**SUPPLIED DATA**
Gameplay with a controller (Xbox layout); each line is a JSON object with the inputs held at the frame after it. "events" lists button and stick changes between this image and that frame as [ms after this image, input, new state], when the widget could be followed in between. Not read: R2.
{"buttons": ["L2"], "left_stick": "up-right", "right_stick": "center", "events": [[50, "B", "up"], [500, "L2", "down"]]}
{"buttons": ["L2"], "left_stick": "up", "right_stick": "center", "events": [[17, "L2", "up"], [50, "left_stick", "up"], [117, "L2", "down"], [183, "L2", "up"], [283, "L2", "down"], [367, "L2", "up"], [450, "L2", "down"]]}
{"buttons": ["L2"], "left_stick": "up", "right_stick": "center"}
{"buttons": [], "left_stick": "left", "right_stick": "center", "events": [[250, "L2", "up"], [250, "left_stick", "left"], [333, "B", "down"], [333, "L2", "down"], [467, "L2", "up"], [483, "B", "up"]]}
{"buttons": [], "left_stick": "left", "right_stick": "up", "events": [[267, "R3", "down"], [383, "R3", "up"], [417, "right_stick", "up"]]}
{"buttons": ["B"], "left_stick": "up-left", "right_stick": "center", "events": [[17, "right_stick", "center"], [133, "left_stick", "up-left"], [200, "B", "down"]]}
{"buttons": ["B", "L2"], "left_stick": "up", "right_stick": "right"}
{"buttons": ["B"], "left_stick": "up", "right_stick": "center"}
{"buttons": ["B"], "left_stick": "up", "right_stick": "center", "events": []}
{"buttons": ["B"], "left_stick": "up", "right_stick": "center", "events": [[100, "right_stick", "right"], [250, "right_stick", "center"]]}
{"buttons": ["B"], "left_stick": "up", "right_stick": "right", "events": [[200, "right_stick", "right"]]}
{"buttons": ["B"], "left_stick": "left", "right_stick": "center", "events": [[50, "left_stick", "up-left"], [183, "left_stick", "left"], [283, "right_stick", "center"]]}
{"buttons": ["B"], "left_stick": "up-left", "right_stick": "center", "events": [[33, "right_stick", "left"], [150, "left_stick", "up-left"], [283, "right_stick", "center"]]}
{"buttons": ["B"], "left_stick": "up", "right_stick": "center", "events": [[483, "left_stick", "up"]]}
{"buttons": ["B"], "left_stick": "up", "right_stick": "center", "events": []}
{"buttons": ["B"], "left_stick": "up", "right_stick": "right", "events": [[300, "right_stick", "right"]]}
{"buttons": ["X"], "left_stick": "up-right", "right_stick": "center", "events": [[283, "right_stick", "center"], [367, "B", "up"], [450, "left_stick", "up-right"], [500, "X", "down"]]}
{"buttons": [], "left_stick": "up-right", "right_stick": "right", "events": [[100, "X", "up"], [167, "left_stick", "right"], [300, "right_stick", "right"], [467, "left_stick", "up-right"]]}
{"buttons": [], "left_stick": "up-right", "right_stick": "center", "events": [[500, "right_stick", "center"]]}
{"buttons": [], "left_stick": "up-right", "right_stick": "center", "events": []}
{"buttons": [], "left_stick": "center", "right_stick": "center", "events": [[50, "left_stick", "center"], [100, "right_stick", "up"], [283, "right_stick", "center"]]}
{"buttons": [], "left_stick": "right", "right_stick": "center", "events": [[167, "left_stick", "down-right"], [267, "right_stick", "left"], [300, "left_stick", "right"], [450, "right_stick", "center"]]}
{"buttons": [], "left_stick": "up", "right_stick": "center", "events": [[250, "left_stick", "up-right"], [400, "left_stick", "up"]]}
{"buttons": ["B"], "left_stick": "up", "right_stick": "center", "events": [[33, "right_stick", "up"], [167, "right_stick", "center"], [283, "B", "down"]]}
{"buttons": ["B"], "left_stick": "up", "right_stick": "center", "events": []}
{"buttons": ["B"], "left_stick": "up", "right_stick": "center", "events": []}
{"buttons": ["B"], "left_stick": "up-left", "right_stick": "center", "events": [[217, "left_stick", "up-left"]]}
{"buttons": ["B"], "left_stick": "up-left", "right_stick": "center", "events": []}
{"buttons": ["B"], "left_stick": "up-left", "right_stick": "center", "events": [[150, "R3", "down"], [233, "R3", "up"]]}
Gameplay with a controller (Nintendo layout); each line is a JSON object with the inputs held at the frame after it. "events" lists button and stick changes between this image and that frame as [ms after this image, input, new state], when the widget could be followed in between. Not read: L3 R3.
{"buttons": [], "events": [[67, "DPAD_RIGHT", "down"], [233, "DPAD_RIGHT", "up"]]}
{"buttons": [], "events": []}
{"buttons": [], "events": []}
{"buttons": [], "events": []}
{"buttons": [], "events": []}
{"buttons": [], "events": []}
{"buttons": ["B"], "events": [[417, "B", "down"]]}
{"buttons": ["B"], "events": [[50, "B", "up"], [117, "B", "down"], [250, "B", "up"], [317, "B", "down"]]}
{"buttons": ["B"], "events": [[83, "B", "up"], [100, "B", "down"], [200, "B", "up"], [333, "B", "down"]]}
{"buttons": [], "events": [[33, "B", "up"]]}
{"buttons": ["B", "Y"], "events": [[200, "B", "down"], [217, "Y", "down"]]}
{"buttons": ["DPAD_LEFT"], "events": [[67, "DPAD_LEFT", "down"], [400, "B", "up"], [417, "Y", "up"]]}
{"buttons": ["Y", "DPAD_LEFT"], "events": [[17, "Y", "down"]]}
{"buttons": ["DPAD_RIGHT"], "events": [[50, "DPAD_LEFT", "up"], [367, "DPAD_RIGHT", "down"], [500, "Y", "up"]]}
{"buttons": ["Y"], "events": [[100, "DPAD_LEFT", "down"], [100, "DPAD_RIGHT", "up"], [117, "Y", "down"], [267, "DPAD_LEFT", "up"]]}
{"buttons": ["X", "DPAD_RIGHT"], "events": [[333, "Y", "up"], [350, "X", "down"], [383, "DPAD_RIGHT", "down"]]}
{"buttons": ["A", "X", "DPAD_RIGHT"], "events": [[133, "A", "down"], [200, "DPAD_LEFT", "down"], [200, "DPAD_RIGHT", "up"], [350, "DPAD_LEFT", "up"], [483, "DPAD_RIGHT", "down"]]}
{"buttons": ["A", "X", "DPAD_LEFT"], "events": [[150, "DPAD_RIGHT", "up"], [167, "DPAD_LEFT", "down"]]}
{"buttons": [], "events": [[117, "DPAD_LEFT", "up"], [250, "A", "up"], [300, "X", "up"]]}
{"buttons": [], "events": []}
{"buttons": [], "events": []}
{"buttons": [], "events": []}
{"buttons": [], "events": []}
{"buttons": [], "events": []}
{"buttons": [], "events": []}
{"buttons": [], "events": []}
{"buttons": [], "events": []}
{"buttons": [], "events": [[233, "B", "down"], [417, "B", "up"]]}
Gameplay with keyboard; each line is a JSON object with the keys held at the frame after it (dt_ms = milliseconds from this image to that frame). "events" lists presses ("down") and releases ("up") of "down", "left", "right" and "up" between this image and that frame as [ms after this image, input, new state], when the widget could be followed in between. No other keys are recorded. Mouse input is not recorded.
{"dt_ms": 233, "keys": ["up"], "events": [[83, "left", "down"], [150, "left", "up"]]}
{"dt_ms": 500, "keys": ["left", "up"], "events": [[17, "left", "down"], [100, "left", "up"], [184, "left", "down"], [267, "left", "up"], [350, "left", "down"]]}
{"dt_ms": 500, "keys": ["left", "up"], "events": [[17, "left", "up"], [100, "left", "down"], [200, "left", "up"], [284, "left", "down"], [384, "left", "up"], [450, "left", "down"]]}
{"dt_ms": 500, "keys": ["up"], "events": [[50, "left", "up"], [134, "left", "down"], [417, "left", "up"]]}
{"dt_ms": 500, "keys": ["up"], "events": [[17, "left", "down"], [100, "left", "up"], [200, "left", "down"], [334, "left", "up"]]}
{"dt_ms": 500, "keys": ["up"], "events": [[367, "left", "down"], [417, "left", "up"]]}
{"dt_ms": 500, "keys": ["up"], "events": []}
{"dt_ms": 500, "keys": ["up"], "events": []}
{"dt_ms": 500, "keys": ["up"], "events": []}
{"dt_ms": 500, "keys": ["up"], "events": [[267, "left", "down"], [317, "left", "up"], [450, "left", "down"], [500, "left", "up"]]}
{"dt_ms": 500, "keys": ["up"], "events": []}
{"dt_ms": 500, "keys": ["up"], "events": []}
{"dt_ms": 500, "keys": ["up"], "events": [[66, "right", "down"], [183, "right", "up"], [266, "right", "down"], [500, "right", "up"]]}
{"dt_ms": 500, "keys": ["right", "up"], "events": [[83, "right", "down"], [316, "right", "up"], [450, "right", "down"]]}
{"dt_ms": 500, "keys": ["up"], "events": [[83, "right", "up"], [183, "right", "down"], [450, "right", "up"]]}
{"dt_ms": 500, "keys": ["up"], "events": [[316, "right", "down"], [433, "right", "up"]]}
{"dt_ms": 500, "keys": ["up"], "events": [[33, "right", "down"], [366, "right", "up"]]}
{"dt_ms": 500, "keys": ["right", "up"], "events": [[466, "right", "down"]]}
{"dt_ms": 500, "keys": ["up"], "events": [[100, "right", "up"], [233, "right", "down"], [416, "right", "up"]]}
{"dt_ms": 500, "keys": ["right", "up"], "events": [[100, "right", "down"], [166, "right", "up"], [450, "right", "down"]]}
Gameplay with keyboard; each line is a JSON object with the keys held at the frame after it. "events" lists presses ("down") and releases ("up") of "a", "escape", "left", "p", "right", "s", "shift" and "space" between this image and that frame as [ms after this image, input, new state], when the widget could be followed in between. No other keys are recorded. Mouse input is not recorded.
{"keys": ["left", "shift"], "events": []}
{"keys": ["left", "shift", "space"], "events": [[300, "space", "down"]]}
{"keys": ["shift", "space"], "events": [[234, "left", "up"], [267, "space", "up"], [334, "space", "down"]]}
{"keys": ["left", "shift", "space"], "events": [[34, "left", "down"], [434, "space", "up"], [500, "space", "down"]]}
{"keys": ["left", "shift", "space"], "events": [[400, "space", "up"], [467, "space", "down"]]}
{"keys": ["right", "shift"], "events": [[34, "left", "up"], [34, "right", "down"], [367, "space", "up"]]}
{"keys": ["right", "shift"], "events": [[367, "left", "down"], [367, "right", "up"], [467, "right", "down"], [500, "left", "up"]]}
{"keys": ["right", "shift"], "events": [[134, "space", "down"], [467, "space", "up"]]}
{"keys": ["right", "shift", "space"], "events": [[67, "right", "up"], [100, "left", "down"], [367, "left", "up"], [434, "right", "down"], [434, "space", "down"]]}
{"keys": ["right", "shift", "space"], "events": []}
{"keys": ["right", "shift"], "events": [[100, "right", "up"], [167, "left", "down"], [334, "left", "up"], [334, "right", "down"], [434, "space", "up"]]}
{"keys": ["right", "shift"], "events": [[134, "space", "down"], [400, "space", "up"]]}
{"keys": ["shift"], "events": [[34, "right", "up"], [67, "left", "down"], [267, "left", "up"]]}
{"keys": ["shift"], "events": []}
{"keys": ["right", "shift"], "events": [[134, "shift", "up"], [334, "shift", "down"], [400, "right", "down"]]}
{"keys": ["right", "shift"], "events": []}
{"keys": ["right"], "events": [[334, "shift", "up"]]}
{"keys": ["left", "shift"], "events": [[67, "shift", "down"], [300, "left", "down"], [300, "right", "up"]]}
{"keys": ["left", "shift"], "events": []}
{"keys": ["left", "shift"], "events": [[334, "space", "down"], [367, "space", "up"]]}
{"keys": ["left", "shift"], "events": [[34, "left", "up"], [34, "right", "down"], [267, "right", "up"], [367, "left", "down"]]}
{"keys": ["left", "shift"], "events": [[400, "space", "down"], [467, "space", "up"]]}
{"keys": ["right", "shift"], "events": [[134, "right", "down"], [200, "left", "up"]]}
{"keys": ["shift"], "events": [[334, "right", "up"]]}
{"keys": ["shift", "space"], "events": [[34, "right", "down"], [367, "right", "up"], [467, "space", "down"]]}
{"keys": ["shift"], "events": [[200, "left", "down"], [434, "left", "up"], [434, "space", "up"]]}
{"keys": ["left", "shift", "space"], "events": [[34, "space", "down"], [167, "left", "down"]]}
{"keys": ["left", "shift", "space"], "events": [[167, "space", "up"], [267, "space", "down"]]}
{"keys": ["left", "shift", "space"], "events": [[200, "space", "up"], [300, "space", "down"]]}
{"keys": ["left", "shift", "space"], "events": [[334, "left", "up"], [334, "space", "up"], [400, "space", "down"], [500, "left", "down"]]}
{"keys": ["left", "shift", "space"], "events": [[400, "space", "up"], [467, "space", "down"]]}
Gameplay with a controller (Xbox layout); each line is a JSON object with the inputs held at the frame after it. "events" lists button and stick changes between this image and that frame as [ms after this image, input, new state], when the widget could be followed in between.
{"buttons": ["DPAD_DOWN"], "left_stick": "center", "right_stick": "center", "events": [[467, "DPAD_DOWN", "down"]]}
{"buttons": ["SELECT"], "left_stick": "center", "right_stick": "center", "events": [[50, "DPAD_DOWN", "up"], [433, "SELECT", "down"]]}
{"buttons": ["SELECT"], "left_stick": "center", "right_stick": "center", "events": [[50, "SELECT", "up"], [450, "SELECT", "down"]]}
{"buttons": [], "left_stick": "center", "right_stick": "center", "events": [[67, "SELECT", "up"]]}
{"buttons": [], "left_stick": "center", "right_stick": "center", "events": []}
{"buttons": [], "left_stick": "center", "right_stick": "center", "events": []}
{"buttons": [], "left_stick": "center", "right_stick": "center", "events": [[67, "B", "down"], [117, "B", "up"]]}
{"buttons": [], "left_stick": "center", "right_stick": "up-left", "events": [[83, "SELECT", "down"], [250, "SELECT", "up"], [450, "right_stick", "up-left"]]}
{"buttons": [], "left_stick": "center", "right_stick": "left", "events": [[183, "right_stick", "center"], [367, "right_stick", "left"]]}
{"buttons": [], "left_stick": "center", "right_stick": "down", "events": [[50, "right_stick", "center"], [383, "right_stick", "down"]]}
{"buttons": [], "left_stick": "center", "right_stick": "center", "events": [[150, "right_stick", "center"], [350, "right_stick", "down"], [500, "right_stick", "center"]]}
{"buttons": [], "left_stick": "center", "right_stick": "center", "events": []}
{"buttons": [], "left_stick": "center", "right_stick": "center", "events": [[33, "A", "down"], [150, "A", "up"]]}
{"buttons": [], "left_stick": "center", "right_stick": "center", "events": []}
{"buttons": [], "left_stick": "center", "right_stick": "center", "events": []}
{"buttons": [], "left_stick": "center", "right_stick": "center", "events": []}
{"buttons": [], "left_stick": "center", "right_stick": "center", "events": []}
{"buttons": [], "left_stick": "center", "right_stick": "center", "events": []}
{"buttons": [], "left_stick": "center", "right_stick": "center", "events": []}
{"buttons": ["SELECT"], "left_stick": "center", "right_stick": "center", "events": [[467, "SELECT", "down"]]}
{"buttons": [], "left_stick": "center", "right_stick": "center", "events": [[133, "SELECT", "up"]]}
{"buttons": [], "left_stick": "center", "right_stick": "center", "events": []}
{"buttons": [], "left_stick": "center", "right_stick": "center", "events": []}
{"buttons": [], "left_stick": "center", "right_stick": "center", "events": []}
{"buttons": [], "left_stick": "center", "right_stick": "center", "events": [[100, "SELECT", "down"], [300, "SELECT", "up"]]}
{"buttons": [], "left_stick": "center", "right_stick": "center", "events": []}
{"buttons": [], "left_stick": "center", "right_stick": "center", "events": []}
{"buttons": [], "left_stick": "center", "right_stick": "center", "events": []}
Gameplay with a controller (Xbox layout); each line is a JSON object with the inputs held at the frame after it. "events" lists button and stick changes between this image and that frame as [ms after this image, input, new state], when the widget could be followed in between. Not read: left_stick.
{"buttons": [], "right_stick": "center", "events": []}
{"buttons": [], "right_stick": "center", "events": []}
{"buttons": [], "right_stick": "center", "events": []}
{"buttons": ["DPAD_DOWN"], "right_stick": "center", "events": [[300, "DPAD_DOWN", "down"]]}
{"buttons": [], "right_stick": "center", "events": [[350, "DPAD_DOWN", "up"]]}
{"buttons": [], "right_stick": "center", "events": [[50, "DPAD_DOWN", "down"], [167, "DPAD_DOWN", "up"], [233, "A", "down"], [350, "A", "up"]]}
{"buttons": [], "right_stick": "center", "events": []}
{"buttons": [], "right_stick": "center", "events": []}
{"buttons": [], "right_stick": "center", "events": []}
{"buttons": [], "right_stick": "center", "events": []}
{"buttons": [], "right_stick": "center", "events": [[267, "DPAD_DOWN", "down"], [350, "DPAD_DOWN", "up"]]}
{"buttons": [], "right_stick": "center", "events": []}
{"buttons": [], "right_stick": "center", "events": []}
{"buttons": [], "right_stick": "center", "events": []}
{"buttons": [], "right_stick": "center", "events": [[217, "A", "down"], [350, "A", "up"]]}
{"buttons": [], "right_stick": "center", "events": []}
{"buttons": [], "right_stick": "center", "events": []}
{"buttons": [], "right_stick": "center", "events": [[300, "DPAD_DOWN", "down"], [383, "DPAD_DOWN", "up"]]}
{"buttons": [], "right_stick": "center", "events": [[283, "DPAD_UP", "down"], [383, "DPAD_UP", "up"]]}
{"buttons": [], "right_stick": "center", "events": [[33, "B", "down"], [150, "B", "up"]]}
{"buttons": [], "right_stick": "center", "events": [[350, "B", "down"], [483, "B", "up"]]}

**TASK INSTRUCTIONS**
Work out how many lines in the records hold the word "changes", and answer with that number alone.

**EXERCISE ANSWER**
4